14. Punya (dysy)

261 22 30
                                    

by. b

Rating: General Audiences
TW: Parental abuse (abusive parents), anxiety disorder, minor character death, slow burn (kinda), slight homophob.

***

Entah apa lagi yang harus dirinya lakukan, yang jelas bukan ini tujuan akhirnya. Namanya Choi Sungyoon, anak tunggal dari sepasang pengusaha yang cukup tersohor, seorang murid kelas dua SMA yang menjadi salah satu tim inti olimpiade fisika di sekolahnya. Medali perak ia dapatkan sebagai hasil usahanya selama seminggu kemarin, kalimat bangga seharusnya terlontar ke arah telinganya dan menjadi riuh sambutan untuknya saat sampai rumah. Seharusnya.
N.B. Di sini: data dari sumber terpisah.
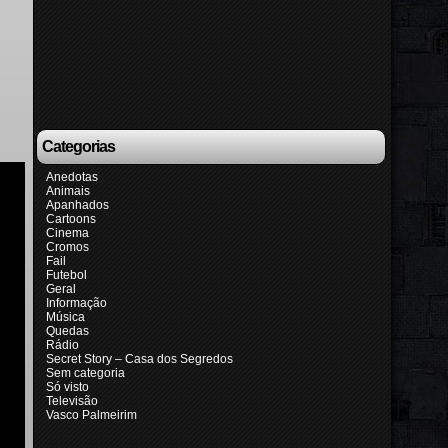
Categorias
Anedotas
Animais
Apanhados
Cartoons
Cinema
Cromos
Fail
Futebol
Geral
Informação
Música
Quedas
Rádio
Secret Story – Casa dos Segredos
Sem categoria
Só visto
Televisão
Vasco Palmeirim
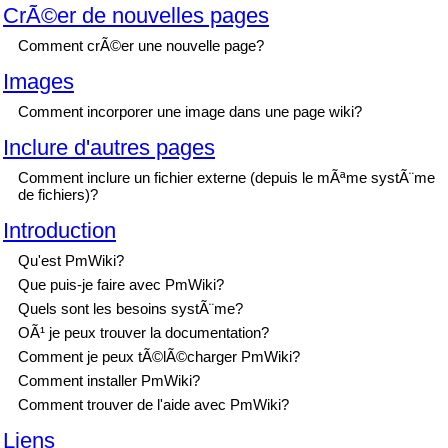
CrÃ©er de nouvelles pages
Comment crÃ©er une nouvelle page?
Images
Comment incorporer une image dans une page wiki?
Inclure d'autres pages
Comment inclure un fichier externe (depuis le mÃªme systÃ¨me
de fichiers)?
Introduction
Qu'est PmWiki?
Que puis-je faire avec PmWiki?
Quels sont les besoins systÃ¨me?
OÃ¹ je peux trouver la documentation?
Comment je peux tÃ©lÃ©charger PmWiki?
Comment installer PmWiki?
Comment trouver de l'aide avec PmWiki?
Liens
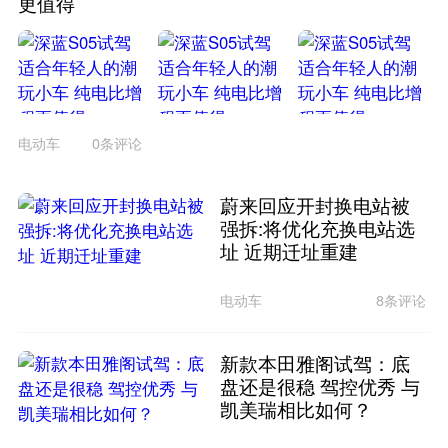
更值得
电动车
0条评论
蔚来回应开封换电站被
强拆:将优化充换电站选
址 近期迁址重建
电动车
8条评论
新款本田雅阁试驾：底
盘还是很稳 驾控优秀 与
凯美瑞相比如何？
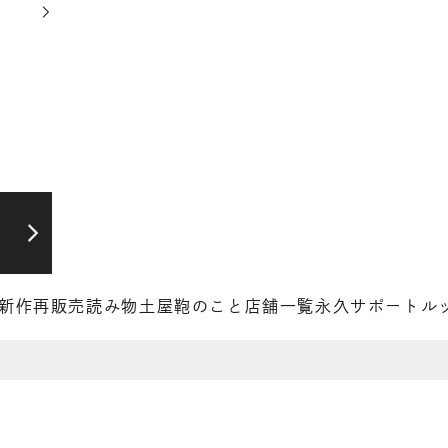
新作
再販売
読み物
土屋鞄のこと
店舗一覧
永久サポート
ル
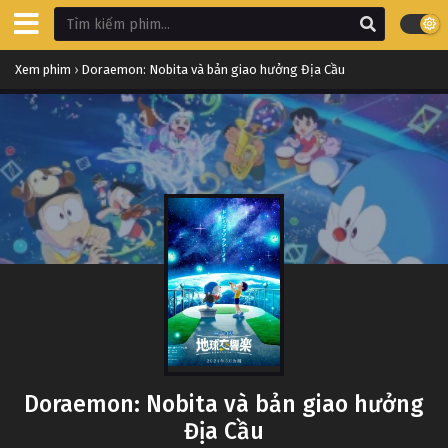
Xem phim
›
Doraemon: Nobita và bản giao hưởng Địa Cầu
Doraemon: Nobita và bản giao hưởng
Địa Cầu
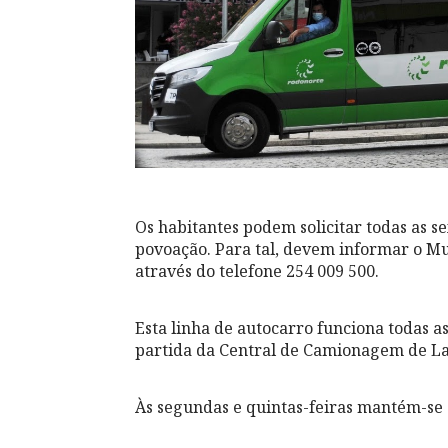
Os habitantes podem solicitar todas as se
povoação. Para tal, devem informar o Mun
através do telefone 254 009 500.
Esta linha de autocarro funciona todas as
partida da Central de Camionagem de L
Às segundas e quintas-feiras mantém-se 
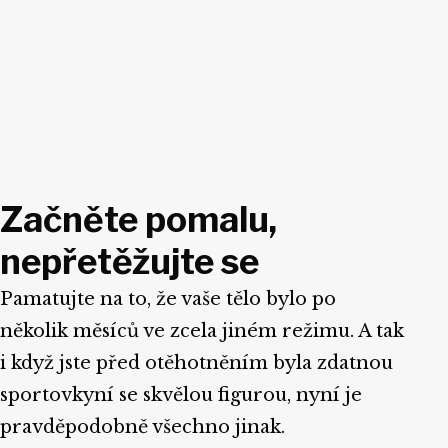
Začněte pomalu,
nepřetěžujte se
Pamatujte na to, že vaše tělo bylo po
několik měsíců ve zcela jiném režimu. A tak
i když jste před otěhotněním byla zdatnou
sportovkyní se skvělou figurou, nyní je
pravděpodobně všechno jinak.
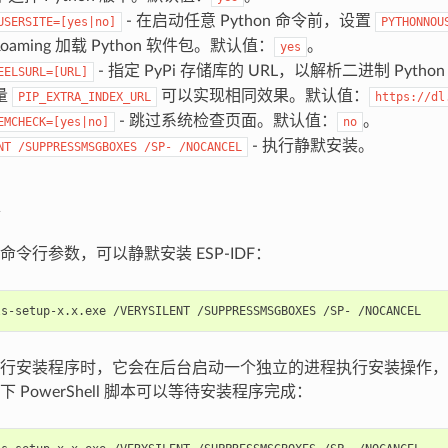
- 在启动任意 Python 命令前，设置
USERSITE=[yes|no]
PYTHONNOU
aRoaming 加载 Python 软件包。默认值：
。
yes
- 指定 PyPi 存储库的 URL，以解析二进制 Pytho
EELSURL=[URL]
量
可以实现相同效果。默认值：
PIP_EXTRA_INDEX_URL
https://dl
- 跳过系统检查页面。默认值：
。
EMCHECK=[yes|no]
no
- 执行静默安装。
NT
/SUPPRESSMSGBOXES
/SP-
/NOCANCEL
令行参数，可以静默安装 ESP-IDF：
行安装程序时，它会在后台启动一个独立的进程执行安装操作，
 PowerShell 脚本可以等待安装程序完成：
“Perak?! Ini baru pertandingan antar sekolah, HANYA DAPAT PERAK???? Awal bulan depan Kamu ikut olimpiade nasional, apa yang mau kamu bawa pulang??! Rasa malu?! Dasar bodoh!!”

Badan Sungyoon bergetar hebat, napasnya mulai memburu, ketakutan yang sejak tadi ia bayangnya akhirnya jadi kenyataan. Dirinya dipaksa berlutut di depan ayah dan ibunya yang sudah siap dengan sabuk dan sapu di tangan.

“Kami cari uang mati-matian, supaya Kamu bisa hidup! Kamu hanya perlu belajar pun jauh dari kata becus!”

Sungyoon meremat celananya kuat, pukulan demi pukulan diterima dari gagang sapu. Kepalanya semakin berputar, tanpa sadar suara denting jam jauh lebih menusuk telinga, menutup segala kalimat makian yang kedua orang tuanya ucapkan. Tanpa sadar air mata jatuh dari sirat kosong netranya. Sungyoon hilang dalam sakit di tubuh dan ruang hampa di kepala.

Dirinya hanya ingin punya keluarga harmonis yang bisa mengapresiasi pencapaian kecilnya, apa sesulit itu?

“Sudah berani kurang ajar ya?! Kalau orang tua bicara itu pasang telinga!!” pukulan dari gagang sapu berhenti, terganti dengan ujung besi dari sabuk yang biasa sang ayah kenakan. Beberapa cambukan diterima Sungyoon, menahan sekuat tenaga isak tangis yang akan keluar dari mulut. Ayah dan ibunya membenci anak cengeng.

“Ayah ampun!! Sakit-! Maafin Sungyoon, maaf ... maaf .... Sungyoon akan belajar lagi! Sungy- AHH!!” cambukan terakhir mendarat tepat di lengan atas sebelah kanan, Sungyoon hanya berharap dirinya masih bisa menulis esok hari.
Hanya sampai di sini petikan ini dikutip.